Mike Hoffman, F, Montreal Canadiens: What is different this season? Hoffman signed early and is part of his team’s plans for the season. He was deployed as an underdog last season after joining the Blues late. But Hoffman is an accomplished powerhouse asset, ranking 13th in the NHL for special teams points total over the past three seasons. He misses training camp but is planning as a member of the Canadiens’ power play plans.
Torey Krug, D, Blues de Saint-Louis: What is different this season? Like it or want it, Vladimir Tarasenko must play for the Blues and, if he wants to improve his future, he must play well. He’s a major improvement to the team’s power play, which is way better with him than without him. Krug fell short of expectations as a power play quarterback in his first season in St. Louis, but with Tarasenko in tow, we can hope for better. Even with his difficult season, he is 19th overall in special teams points in the past three years.
Jakub Voracek, F, Columbus Blue Jackets: What is different this season? The Flyers have lost Voracek as a key power-play contributor for more than a season. His new start with the Blue Jackets, who are badly in need of offensive help, could be mutually beneficial for the team and Voracek. Despite just eight power play points last season, Voracek is 75th in special teams points over the past three seasons.

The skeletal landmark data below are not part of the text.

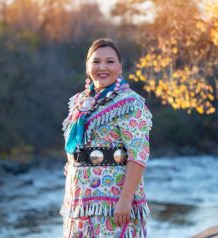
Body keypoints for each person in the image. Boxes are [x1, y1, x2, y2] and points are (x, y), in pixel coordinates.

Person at [61, 38, 152, 238]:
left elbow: (139, 155)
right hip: (79, 201)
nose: (103, 67)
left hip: (113, 199)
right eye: (96, 61)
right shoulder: (79, 102)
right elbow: (73, 144)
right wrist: (73, 163)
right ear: (87, 67)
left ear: (120, 68)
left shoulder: (130, 103)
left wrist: (126, 200)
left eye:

Tony DeAngelo, D, Carolina Hurricanes: What is different this season? Off-track distractions aside, the Hurricanes are committed to giving DeAngelo a second chance and this is the perfect situation for him to take advantage. Without Dougie Hamilton to execute the offense on the power play, DeAngelo offers a solution to the Hurricanes. Ahead of his spiral with the taxi team last season, DeAngelo scored 15 goals and 53 points in 2019-20 – including 19 points on the men’s advantage.
Jamie Drysdale, D, Anaheim Ducks: What is different this season? Rather than wait for the next generation to be ready, the Ducks should start throwing their key future on fire. On the blue line, that means the talented offensive Drysdale. With only mediocre Cam Fowler and mercurial Kevin Shattenkirk on his way to the power play duties, his odds look good.
Jack Hughes, F, New Jersey Devils: What is different this season? A legitimate power-play quarterback for the Devils. Adding power play production to their repertoire is one of the most important things for a young prospect to break into the fantasy elite. There are other reasons to be excited about Hughes for this season, but having Dougie Hamilton on the spot where the Devils take a penalty is the main one.